### TO DO
Collect each line in the items below that contains the string "states", listing the lines in the order they appear.

*** DATA SHOWN Section Begins ***

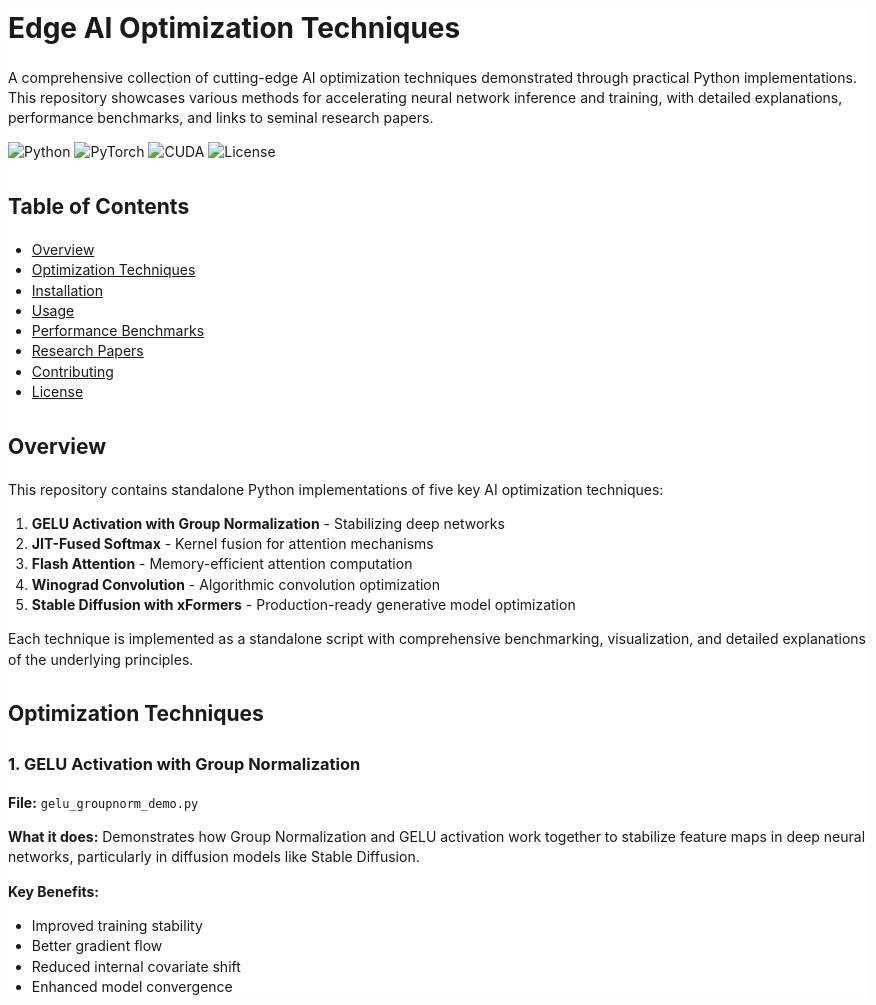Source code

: # Edge AI Optimization Techniques

A comprehensive collection of cutting-edge AI optimization techniques demonstrated through practical Python implementations. This repository showcases various methods for accelerating neural network inference and training, with detailed explanations, performance benchmarks, and links to seminal research papers.

![Python](https://img.shields.io/badge/Python-3.8+-blue.svg)
![PyTorch](https://img.shields.io/badge/PyTorch-2.0+-red.svg)
![CUDA](https://img.shields.io/badge/CUDA-Supported-green.svg)
![License](https://img.shields.io/badge/License-MIT-yellow.svg)

## Table of Contents

- [Overview](#overview)
- [Optimization Techniques](#optimization-techniques)
- [Installation](#installation)
- [Usage](#usage)
- [Performance Benchmarks](#performance-benchmarks)
- [Research Papers](#research-papers)
- [Contributing](#contributing)
- [License](#license)

## Overview

This repository contains standalone Python implementations of five key AI optimization techniques:

1. **GELU Activation with Group Normalization** - Stabilizing deep networks
2. **JIT-Fused Softmax** - Kernel fusion for attention mechanisms
3. **Flash Attention** - Memory-efficient attention computation
4. **Winograd Convolution** - Algorithmic convolution optimization
5. **Stable Diffusion with xFormers** - Production-ready generative model optimization

Each technique is implemented as a standalone script with comprehensive benchmarking, visualization, and detailed explanations of the underlying principles.

## Optimization Techniques

### 1. GELU Activation with Group Normalization

**File:** `gelu_groupnorm_demo.py`

**What it does:** Demonstrates how Group Normalization and GELU activation work together to stabilize feature maps in deep neural networks, particularly in diffusion models like Stable Diffusion.

**Key Benefits:**
- Improved training stability
- Better gradient flow
- Reduced internal covariate shift
- Enhanced model convergence
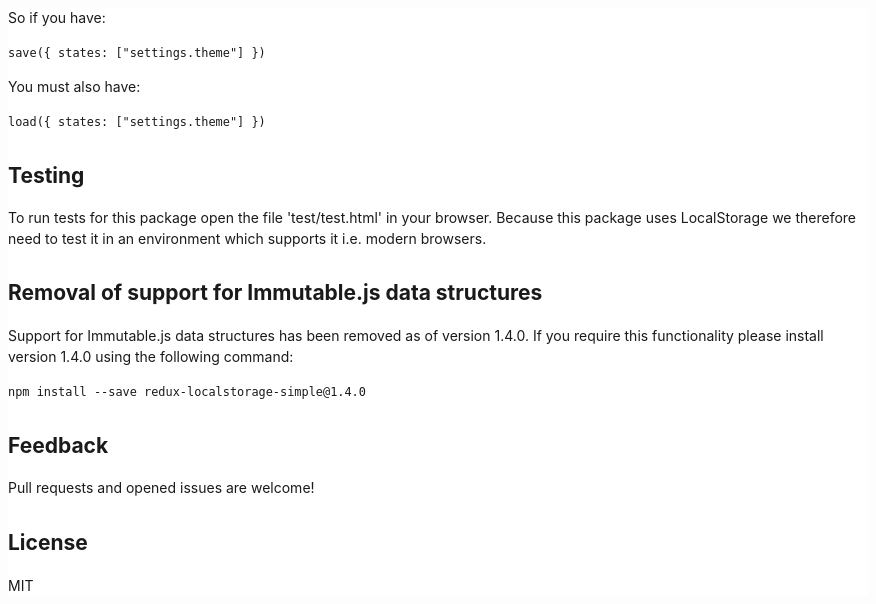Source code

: So if you have:

`save({ states: ["settings.theme"] })`

You must also have:

`load({ states: ["settings.theme"] })`

## Testing

To run tests for this package open the file 'test/test.html' in your browser. Because this package uses LocalStorage we therefore need to test it in an environment which supports it i.e. modern browsers.

## Removal of support for Immutable.js data structures

Support for Immutable.js data structures has been removed as of version 1.4.0. If you require this functionality please install version 1.4.0 using the following command:

`npm install --save redux-localstorage-simple@1.4.0`

## Feedback

Pull requests and opened issues are welcome!

## License

MIT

*** DATA SHOWN Section Ends ***

### ANSWER TO THIS EXERCISE
`save({ states: ["settings.theme"] })`
`load({ states: ["settings.theme"] })`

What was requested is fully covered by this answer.